[Saved entries]
- - - - - - -
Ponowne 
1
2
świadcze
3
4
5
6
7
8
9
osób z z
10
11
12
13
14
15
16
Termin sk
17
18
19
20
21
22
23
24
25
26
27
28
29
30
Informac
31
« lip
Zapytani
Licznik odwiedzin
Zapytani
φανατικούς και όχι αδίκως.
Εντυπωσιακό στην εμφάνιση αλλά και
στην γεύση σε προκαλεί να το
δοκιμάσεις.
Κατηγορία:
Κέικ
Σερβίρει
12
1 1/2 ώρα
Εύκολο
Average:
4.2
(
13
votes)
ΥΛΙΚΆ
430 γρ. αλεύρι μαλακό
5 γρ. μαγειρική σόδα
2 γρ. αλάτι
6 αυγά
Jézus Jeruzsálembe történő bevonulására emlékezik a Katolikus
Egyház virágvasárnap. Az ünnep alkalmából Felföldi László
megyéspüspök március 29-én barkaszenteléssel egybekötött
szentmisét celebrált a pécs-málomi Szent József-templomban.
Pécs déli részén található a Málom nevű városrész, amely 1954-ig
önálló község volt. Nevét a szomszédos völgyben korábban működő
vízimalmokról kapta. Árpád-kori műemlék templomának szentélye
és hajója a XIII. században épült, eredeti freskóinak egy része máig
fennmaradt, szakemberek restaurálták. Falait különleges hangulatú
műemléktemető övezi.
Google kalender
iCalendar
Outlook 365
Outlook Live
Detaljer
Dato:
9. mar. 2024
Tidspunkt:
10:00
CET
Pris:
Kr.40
- - - - - - -
◆ **TASK**
All entries above are to be copied exactly, with none left out.

◆ **OUTPUT FOR THIS EXERCISE**
Ponowne 
1
2
świadcze
3
4
5
6
7
8
9
osób z z
10
11
12
13
14
15
16
Termin sk
17
18
19
20
21
22
23
24
25
26
27
28
29
30
Informac
31
« lip
Zapytani
Licznik odwiedzin
Zapytani
φανατικούς και όχι αδίκως.
Εντυπωσιακό στην εμφάνιση αλλά και
στην γεύση σε προκαλεί να το
δοκιμάσεις.
Κατηγορία:
Κέικ
Σερβίρει
12
1 1/2 ώρα
Εύκολο
Average:
4.2
(
13
votes)
ΥΛΙΚΆ
430 γρ. αλεύρι μαλακό
5 γρ. μαγειρική σόδα
2 γρ. αλάτι
6 αυγά
Jézus Jeruzsálembe történő bevonulására emlékezik a Katolikus
Egyház virágvasárnap. Az ünnep alkalmából Felföldi László
megyéspüspök március 29-én barkaszenteléssel egybekötött
szentmisét celebrált a pécs-málomi Szent József-templomban.
Pécs déli részén található a Málom nevű városrész, amely 1954-ig
önálló község volt. Nevét a szomszédos völgyben korábban működő
vízimalmokról kapta. Árpád-kori műemlék templomának szentélye
és hajója a XIII. században épült, eredeti freskóinak egy része máig
fennmaradt, szakemberek restaurálták. Falait különleges hangulatú
műemléktemető övezi.
Google kalender
iCalendar
Outlook 365
Outlook Live
Detaljer
Dato:
9. mar. 2024
Tidspunkt:
10:00
CET
Pris:
Kr.40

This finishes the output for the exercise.